Percaya diri adalah sesuatu yang
dapat kita bentuk. Namun seringkali rasa percaya diri mudah sekali runtuh
apabila seseorang memiliki base yang
kurang kuat, terutama bagi mereka yang mungkin masih sulit mengenali diri
sendiri. Imbas dari kurangnya percaya diri tentu saja beragam, apabila dilihat
dari kasus saya yang pernah saya alami tentu saja kegagalan merupakan salah
satu contohnya. Kemudian faktor apa saja yang menyebabkan rasa percaya diri
tidak terbangun secara utuh atau sering kita sebut lack of confidence? Ada beberapa faktor baik secara internal maupun
eksternal yang dapat mempengaruhi kurangnya rasa percaya diri. Pada sesi ini
saya akan sebagian kecil penyebab lack of
confidence berdasarkan dari pengalaman serta obrolan yang pernah saya
lakukan dengan orang-orang disekitar saya.
1.
Physical Appearance
Penampilan
merupakan salah satu poin yang digunakan sebagai kriteria dalam menilai seseorang.

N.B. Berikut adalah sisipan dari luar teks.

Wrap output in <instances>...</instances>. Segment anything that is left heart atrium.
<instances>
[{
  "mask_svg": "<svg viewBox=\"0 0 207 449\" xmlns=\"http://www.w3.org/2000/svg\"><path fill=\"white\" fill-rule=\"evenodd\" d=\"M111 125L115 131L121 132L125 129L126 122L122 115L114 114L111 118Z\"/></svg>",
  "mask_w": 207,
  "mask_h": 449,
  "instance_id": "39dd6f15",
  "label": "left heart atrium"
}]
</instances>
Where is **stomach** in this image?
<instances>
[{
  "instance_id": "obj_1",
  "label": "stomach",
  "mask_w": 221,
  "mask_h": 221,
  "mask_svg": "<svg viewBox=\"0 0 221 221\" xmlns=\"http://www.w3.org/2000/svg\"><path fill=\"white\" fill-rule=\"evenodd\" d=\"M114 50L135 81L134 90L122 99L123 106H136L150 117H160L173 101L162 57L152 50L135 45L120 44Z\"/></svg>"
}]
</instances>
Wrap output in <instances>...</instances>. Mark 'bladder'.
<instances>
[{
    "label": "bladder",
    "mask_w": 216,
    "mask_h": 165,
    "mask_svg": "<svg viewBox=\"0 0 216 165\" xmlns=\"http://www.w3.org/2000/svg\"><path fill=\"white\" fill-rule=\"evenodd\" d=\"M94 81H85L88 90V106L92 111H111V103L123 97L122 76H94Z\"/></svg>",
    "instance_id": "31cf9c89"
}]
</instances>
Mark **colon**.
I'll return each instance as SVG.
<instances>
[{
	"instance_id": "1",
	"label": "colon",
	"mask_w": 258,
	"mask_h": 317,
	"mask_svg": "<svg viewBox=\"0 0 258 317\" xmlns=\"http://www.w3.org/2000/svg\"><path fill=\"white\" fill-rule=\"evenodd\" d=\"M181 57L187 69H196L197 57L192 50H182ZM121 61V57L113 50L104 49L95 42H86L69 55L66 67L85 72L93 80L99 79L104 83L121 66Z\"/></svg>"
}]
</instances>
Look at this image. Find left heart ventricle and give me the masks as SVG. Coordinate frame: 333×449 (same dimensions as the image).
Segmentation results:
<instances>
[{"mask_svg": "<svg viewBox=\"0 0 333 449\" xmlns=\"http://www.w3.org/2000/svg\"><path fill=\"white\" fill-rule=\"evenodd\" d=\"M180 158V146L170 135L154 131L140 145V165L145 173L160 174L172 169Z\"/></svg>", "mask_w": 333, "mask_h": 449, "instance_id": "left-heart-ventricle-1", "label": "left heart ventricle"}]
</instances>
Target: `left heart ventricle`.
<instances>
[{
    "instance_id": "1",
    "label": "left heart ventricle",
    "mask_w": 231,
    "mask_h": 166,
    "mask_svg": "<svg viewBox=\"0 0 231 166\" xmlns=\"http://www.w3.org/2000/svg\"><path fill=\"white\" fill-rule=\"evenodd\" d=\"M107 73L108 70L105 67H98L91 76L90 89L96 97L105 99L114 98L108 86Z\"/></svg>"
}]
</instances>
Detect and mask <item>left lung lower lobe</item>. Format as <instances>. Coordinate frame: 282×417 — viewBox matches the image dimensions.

Contohnya ketika kita bertemu dengan client
atau orang baru, mencari pasangan atau bahkan melakukan hal kecil seperti
meminta bantuan. Kita hidup dimana stigma orang yang berpenampilan menarik
haruslah seseorang yang memiliki badan ideal, tirus, tidak berjerawat, rambut
lurus dan kulit putih. Padahal standar tersebut tidak pernah ada, standar
tersebut muncul karena adanya evolusi atau tren yang bergembang di masyarakat.
Tidak dapat
dipungkiri bahwa makhluk hidup termasuk manusia cenderung memilih sesuatu yang
menarik perhatian secara visual. Analoginya, ketika hewan seperti singa
cenderung memilih pasangan yang memiliki kekuatan fisik yang lebih kuat
dibanding yang lemah. Hewan yang lemah akan tersingkir dan terkena imbas dari
seleksi alam. Tidak terlalu beda dengan kehidupan masyarakat, standar yang
dibentuk mengatasi keterbatasan yang ada dalam menilai sesuatu. Namun yang
perlu kita sadari, kita tidak perlu memaksakan diri untuk selalu memenuhi
kriteria standar yang ada dalam masyarakat. Kita bisa membuat penampilan kita
menjadi menarik dalam banyak cara, contohnya memakai pakaian yang rapi, bersih
dan wangi. Menjadi orang yang kurang berisi, terlalu gemuk atau memiliki disabilitas
tidaklah masalah. Selama kita menerima dan mampu mencintai diri kita sendiri,
percaya diri akan terbangun dengan sendirinya.
2.
Judging Habit
Manusia
dilahirkan dengan intuisi, namun seringkali intuisi memunculkan asumsi yang
tidak berdasar ketika kita berhadapan dengan suatu masalah. Output dari asumsi itu sendiri adalah
penghakiman atau judging yang membuat
kita mengambil suatu tindakan tertentu. Tindakan yang muncul dapat berupa
pengabaian, penghindaran atau penarikan diri.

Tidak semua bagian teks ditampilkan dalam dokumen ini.